Ale wracajac do teraźniejszości – tę kawę wyprodukowała Gloria Imbachi na farmie La Esperanza!
Farma jest w rodzinie od 50 lat. Gloria chętnie eksperymentuje z kawkami i na jej farmie można spotkać różne „niekolumbijskie” odmiany kawowca, takie jak SL 28 znany z Kenii czy Orange Tabi – krzyżówkę odmian Typica, Bourbon i Timor, odporną na choroby i dającą duży zbiór.

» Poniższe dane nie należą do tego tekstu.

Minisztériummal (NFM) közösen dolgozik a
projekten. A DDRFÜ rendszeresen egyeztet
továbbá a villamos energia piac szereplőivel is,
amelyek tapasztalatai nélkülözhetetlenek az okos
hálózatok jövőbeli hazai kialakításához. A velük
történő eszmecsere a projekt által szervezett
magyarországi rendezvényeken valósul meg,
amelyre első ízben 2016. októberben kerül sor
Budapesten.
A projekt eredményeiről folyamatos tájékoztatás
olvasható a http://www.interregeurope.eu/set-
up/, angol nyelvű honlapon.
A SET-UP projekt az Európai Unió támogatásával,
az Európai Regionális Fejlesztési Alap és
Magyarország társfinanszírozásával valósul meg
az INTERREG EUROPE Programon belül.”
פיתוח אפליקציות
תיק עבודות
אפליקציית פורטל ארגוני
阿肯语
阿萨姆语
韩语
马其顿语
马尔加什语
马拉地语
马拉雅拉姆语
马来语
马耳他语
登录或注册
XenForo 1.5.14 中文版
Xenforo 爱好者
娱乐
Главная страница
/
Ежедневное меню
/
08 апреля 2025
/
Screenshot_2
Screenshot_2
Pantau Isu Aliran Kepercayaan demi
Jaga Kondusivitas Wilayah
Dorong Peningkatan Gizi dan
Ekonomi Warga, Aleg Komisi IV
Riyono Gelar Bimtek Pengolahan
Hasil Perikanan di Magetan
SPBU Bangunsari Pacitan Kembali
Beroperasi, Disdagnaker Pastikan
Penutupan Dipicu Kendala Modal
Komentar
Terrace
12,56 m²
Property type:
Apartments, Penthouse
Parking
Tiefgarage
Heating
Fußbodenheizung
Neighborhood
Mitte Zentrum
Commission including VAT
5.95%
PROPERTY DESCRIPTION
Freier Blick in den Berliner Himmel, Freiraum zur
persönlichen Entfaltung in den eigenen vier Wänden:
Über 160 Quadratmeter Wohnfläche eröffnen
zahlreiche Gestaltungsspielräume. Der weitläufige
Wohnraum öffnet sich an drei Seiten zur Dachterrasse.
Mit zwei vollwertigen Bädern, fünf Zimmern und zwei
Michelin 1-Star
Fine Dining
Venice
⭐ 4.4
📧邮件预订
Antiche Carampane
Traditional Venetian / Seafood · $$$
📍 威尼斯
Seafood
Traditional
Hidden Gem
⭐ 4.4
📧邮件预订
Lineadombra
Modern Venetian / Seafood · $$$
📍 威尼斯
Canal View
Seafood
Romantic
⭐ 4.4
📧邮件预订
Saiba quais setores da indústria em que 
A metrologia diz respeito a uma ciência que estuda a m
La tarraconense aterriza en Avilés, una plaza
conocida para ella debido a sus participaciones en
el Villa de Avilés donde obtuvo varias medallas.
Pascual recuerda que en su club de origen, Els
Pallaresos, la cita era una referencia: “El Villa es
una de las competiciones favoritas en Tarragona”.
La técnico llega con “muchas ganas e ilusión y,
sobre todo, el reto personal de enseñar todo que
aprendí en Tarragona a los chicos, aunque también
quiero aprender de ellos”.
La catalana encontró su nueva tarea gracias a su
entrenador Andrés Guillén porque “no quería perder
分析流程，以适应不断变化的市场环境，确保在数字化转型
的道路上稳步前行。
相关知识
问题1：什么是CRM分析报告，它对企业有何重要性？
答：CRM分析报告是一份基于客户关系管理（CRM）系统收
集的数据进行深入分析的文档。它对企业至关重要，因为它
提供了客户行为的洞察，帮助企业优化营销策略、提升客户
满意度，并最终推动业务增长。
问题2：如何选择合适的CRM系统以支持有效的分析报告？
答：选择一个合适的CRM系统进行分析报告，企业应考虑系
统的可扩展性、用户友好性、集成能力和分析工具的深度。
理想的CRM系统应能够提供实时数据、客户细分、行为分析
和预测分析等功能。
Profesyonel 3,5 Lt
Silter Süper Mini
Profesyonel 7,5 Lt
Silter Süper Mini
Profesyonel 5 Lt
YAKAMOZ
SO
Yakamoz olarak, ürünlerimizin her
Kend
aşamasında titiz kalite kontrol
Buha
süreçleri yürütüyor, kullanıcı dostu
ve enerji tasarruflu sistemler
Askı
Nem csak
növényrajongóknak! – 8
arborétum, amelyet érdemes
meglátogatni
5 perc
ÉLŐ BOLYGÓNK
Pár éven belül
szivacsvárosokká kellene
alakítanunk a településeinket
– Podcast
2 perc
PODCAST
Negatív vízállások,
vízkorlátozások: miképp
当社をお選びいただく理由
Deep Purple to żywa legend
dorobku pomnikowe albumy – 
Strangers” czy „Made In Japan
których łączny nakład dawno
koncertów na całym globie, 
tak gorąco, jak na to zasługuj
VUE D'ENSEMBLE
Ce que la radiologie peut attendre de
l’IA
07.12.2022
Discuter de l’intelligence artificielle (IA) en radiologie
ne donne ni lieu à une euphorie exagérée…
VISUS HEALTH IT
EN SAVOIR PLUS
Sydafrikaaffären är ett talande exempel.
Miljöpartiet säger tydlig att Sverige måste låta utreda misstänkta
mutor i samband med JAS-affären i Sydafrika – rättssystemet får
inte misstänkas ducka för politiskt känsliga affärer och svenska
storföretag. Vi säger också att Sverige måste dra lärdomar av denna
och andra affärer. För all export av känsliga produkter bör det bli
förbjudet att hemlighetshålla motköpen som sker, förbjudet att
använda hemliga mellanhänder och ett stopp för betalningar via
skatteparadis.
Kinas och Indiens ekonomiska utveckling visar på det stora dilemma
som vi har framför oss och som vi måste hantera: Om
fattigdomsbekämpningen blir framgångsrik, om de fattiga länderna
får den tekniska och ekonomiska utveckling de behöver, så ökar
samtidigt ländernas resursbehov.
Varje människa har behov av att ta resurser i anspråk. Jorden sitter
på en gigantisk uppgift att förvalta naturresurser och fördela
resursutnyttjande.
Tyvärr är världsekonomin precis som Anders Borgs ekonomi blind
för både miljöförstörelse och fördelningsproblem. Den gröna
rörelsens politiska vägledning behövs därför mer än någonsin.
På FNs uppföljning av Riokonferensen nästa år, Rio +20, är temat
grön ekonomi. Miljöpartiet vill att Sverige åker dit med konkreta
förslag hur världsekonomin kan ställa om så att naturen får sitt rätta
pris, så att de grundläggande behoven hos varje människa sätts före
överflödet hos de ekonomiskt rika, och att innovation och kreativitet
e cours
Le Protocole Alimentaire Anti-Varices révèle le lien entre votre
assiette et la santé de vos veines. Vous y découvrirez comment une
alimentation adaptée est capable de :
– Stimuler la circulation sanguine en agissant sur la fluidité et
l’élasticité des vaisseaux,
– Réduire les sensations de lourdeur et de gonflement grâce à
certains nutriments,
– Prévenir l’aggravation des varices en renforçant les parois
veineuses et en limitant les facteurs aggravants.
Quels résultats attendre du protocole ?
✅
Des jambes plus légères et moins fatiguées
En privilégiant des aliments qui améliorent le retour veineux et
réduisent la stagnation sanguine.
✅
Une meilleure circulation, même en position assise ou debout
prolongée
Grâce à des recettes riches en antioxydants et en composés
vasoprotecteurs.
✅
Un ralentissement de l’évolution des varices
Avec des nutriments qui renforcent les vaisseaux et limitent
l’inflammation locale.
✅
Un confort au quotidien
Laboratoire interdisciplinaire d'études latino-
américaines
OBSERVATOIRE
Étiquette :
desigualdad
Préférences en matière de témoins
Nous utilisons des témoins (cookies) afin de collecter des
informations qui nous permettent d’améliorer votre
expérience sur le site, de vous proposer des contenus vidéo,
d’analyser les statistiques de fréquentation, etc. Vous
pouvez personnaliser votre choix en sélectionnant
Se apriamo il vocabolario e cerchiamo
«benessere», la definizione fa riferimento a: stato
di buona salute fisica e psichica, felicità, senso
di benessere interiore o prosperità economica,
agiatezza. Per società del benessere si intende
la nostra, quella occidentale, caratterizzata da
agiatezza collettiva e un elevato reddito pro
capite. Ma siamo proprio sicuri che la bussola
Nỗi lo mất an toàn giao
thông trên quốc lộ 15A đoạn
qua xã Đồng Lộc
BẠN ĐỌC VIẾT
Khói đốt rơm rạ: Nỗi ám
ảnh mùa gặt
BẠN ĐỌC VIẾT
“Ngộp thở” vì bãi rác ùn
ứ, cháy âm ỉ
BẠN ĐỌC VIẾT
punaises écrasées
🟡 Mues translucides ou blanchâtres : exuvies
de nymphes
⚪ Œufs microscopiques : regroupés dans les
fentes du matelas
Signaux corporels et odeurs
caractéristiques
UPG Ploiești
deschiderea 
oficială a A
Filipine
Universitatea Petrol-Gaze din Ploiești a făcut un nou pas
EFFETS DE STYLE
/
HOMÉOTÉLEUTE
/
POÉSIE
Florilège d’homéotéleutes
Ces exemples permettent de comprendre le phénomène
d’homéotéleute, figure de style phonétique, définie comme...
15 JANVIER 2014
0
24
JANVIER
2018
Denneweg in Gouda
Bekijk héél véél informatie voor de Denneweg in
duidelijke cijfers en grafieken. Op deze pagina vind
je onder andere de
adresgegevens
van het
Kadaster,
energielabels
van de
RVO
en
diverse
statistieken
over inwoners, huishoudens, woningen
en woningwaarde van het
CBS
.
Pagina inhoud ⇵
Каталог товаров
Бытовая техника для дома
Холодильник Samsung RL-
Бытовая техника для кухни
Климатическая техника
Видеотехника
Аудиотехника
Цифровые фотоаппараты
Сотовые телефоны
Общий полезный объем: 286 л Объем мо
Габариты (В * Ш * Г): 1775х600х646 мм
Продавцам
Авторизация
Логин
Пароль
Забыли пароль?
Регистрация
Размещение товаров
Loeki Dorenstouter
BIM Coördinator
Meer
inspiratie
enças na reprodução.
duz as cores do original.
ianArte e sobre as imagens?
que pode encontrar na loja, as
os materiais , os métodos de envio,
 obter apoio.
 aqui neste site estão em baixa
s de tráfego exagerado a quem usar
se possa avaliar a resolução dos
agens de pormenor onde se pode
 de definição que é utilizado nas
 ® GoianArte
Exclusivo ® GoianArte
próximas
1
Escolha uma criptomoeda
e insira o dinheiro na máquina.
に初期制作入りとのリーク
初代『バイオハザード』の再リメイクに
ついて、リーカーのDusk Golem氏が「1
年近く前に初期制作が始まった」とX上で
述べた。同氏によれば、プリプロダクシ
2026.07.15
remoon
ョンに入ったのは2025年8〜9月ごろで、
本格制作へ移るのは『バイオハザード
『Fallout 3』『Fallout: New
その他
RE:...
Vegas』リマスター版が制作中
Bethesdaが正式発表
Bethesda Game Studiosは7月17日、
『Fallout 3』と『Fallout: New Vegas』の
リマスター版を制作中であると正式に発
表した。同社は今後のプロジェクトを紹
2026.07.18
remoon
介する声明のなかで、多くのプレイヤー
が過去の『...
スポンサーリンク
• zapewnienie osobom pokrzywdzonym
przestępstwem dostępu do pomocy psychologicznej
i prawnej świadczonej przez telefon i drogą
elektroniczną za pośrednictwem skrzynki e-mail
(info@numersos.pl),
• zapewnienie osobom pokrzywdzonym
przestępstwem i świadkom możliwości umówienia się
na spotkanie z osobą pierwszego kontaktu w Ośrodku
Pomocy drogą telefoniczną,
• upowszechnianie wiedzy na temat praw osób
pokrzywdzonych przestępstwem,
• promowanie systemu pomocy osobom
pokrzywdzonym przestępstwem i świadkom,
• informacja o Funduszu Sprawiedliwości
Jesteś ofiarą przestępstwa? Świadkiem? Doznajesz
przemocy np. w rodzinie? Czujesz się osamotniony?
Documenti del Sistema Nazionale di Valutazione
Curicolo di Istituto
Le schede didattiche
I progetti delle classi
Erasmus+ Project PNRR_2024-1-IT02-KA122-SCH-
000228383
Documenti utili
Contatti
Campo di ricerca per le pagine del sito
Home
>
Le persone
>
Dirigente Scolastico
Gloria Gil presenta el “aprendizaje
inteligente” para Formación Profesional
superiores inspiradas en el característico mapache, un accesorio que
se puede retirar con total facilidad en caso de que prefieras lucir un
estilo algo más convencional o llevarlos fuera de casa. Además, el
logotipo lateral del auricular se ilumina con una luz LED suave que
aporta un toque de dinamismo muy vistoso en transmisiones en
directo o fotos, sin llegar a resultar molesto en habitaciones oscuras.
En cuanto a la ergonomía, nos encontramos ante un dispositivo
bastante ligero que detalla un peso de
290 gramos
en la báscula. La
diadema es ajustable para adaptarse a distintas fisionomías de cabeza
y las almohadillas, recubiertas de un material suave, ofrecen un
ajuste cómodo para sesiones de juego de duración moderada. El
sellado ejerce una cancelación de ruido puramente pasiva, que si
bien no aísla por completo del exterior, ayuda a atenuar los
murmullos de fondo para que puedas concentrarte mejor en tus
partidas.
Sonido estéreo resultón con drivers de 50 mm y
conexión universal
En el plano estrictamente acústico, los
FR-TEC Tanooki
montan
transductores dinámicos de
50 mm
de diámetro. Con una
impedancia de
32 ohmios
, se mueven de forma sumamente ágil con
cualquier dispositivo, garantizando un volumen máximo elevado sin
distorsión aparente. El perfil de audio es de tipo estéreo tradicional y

Tym razem jednak na stole mamy naszego faworyta, to słodki i soczysty Pink Bourbon! Wpływ na złożony smak ma tutaj też proces obróbki – anaerobic natural – oznacza to, że całe wiśnie były zamknięte w plastikowych beczkach bez dostępu tlenu. Tam fermentowały przez 48 godzin. Kawa jest mega czysta w smaku. Na stole cuppingowym rozwaliła nas swoją złożonością i elegancją.
To taka kawa na randkę (nawet ze sobą), w ogóle na miłe okazje!